# [What the task requires]
Quote the passage from the excerpt on static site hosting word for word, starting at "1. Sign up at" and ending at "to your repository.".

# [Excerpt provided]
Netlify provides more advanced features for static sites:

Best for: Static sites that require a build process Setup complexity: Low to medium Cost: Free tier with generous limits, paid plans start at $19/month Limitations: Limited build minutes on free tier

Quick setup:

  1. Sign up at netlify.com
  2. Connect your GitHub repository
  3. Configure build settings:
    • Build command (e.g., quarto render or jupyter nbconvert)
    • Publish directory (e.g., _site or output)

Netlify automatically rebuilds your site when you push changes to your repository.

7.2.1.3 Vercel

Vercel is a cloud platform that specialises in frontend frameworks and static sites, with excellent support for modern web technologies and serverless functions. Originally created by the makers of Next.js, Vercel has become popular for its speed and developer experience.

Best for: Static sites with interactive elements, data visualisations with JavaScript, projects using modern web frameworks Setup complexity: Low to medium Cost: Generous free tier, paid plans start at $20/month per team member Limitations: Optimised for frontend applications, limited backend capabilities compared to full cloud platforms

Vercel excels at deploying static content that includes interactive JavaScript components, making it ideal for data science projects that combine static analysis with interactive visualisations. Unlike traditional static hosts, Vercel can also run serverless functions, allowing you to add dynamic capabilities without managing servers.

# [Raw data]
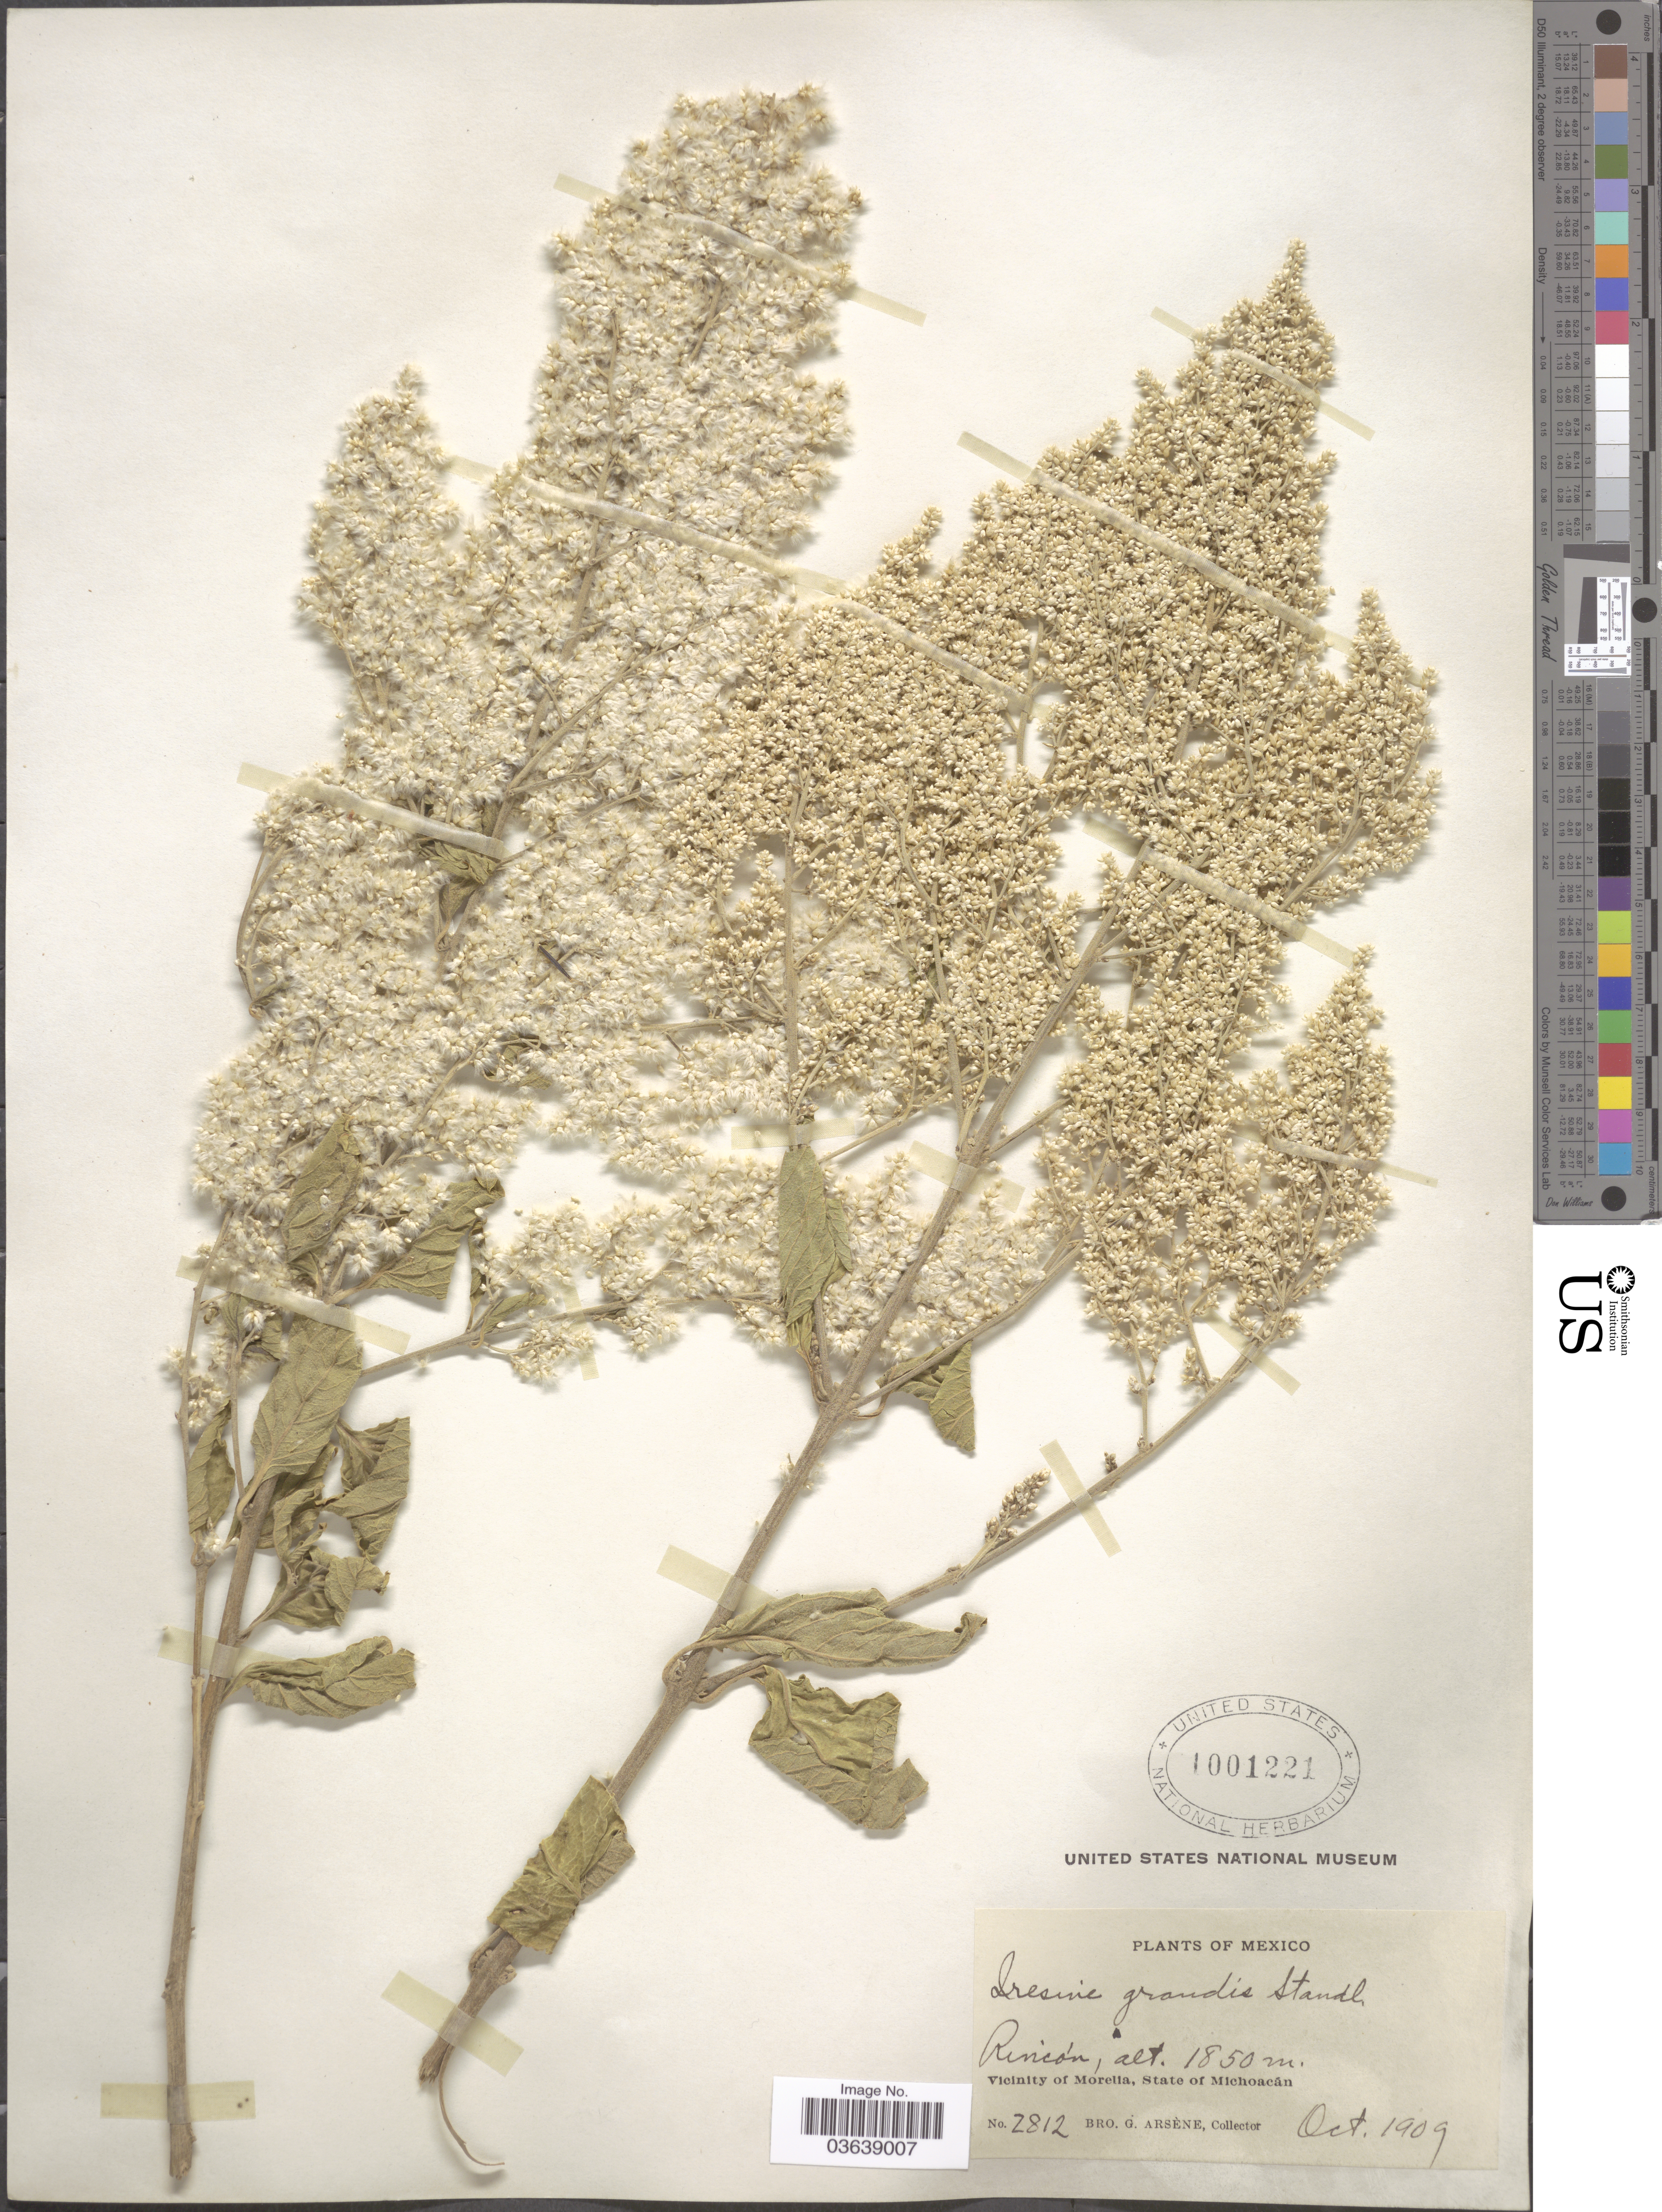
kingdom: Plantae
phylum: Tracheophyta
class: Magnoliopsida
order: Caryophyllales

--

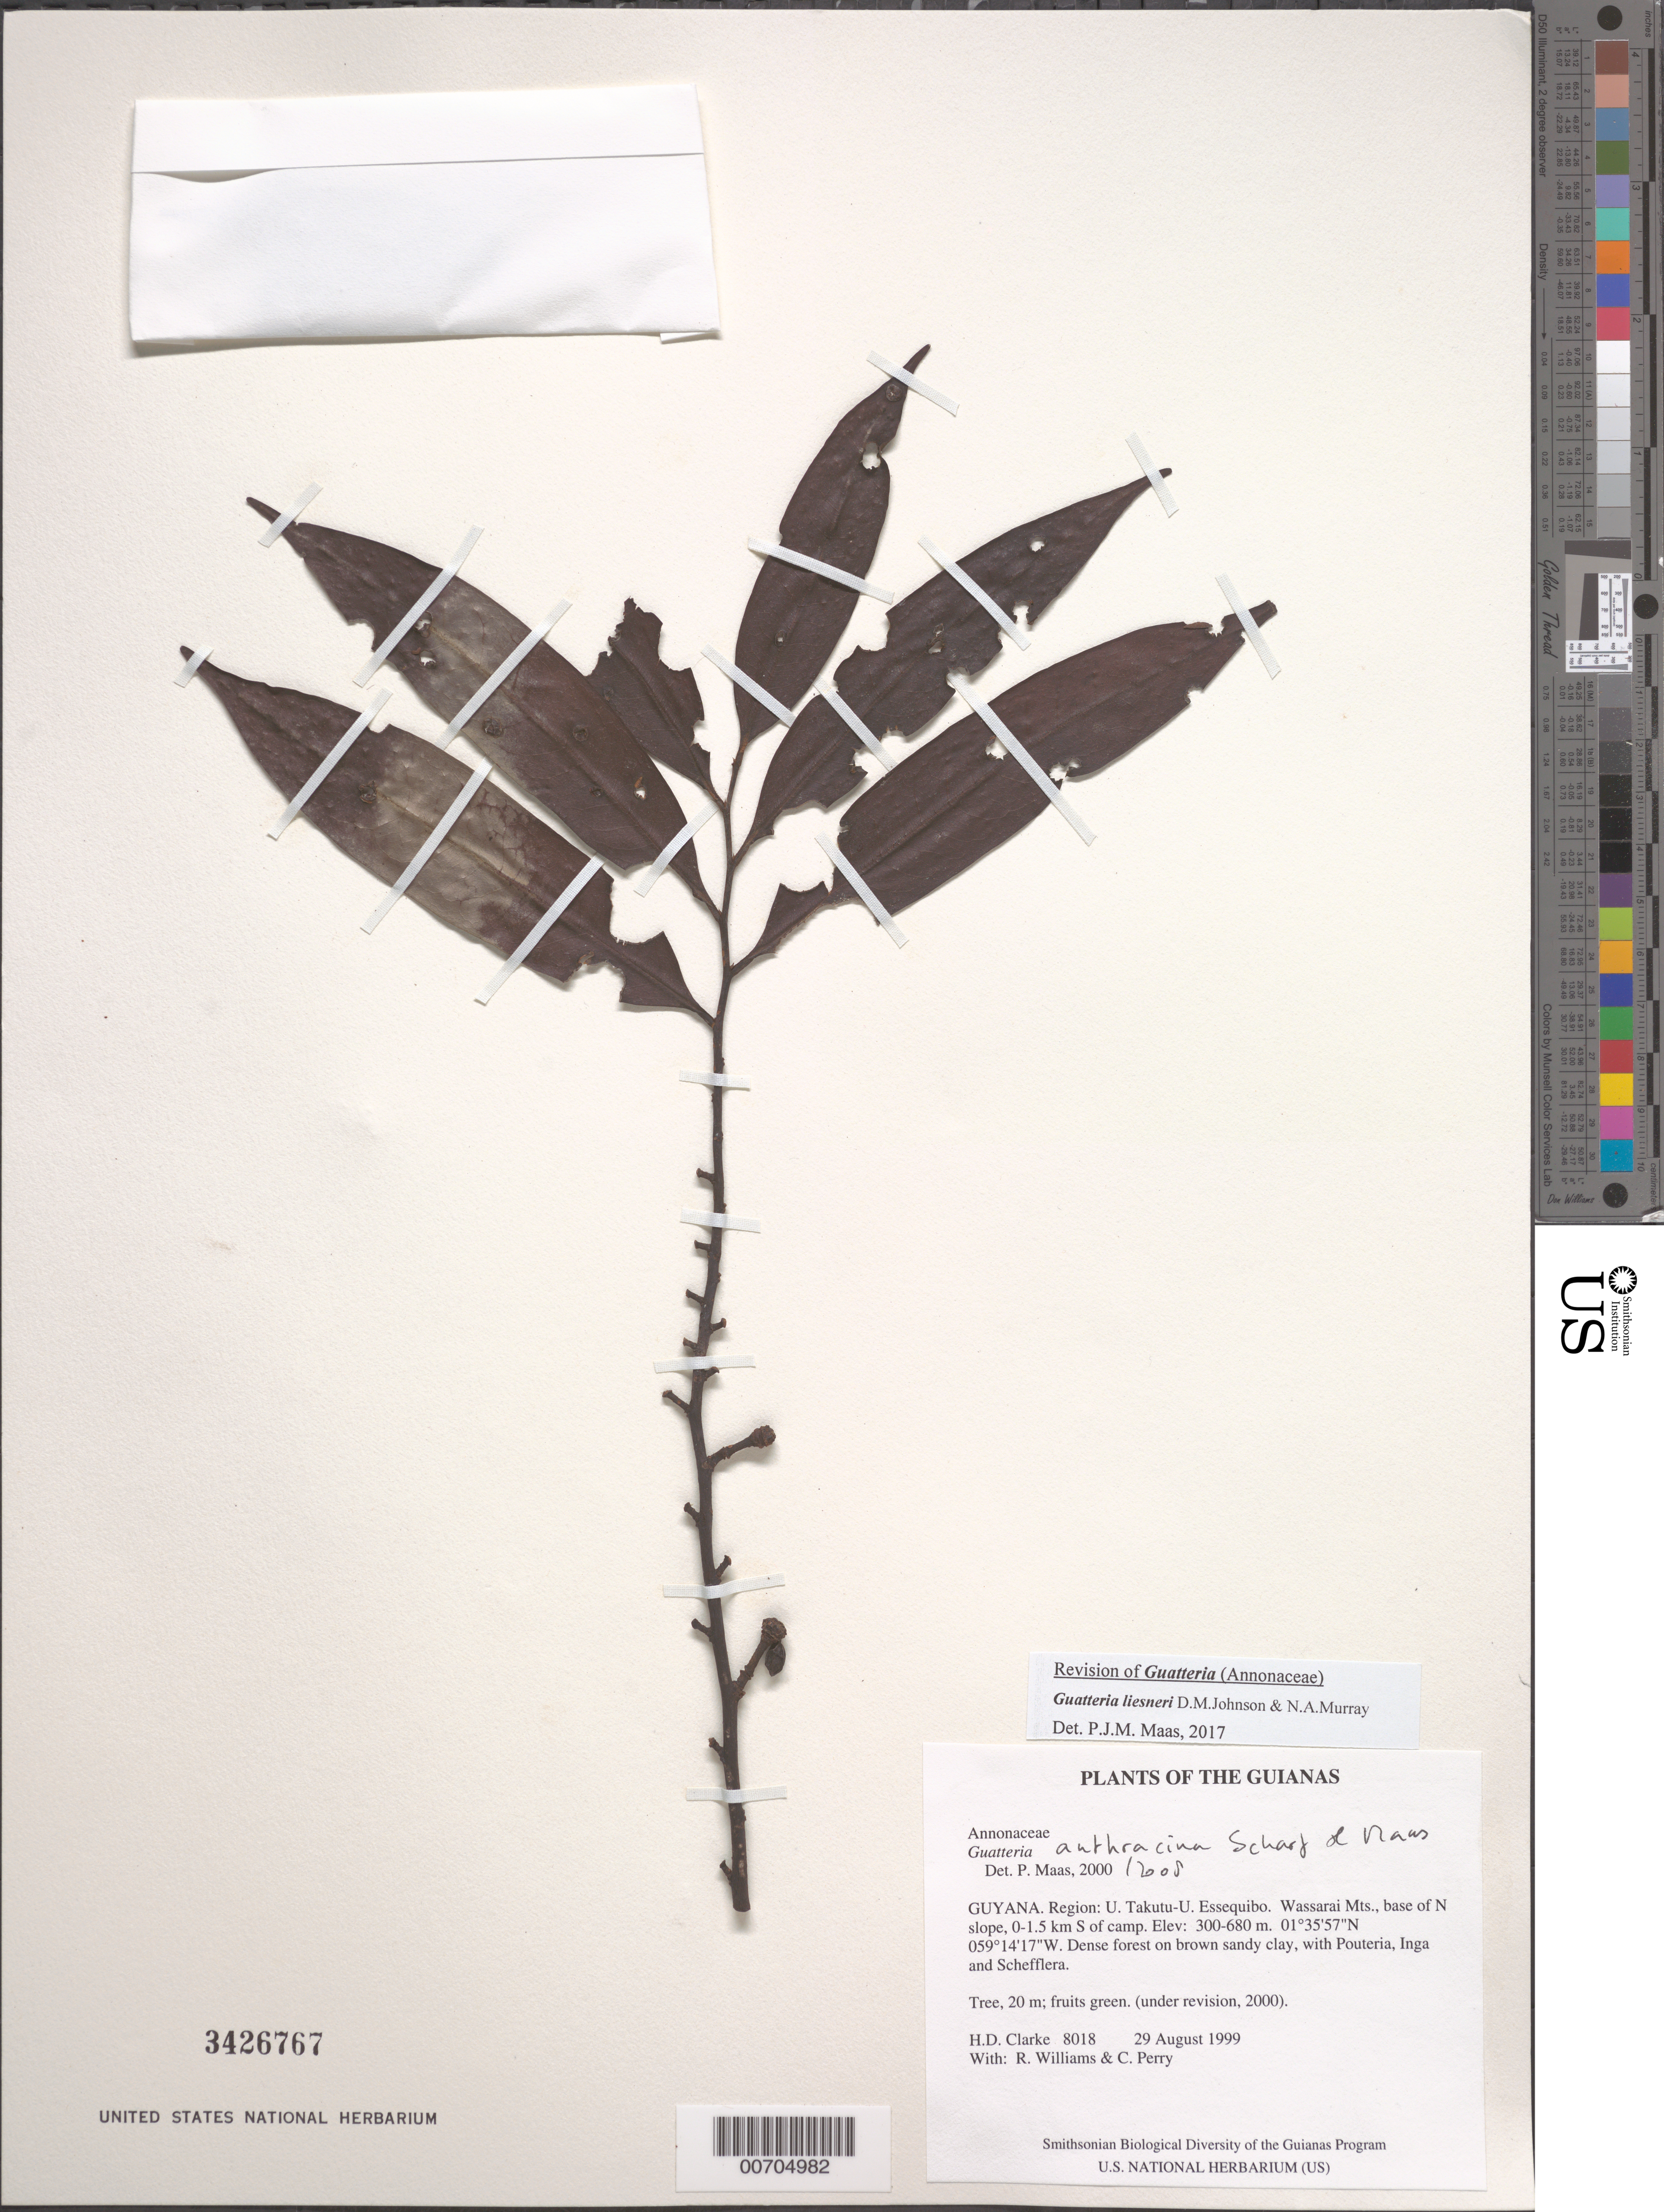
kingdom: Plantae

# [Expected answer]
1. Sign up at netlify.com
  2. Connect your GitHub repository
  3. Configure build settings:
    • Build command (e.g., quarto render or jupyter nbconvert)
    • Publish directory (e.g., _site or output)

Netlify automatically rebuilds your site when you push changes to your repository.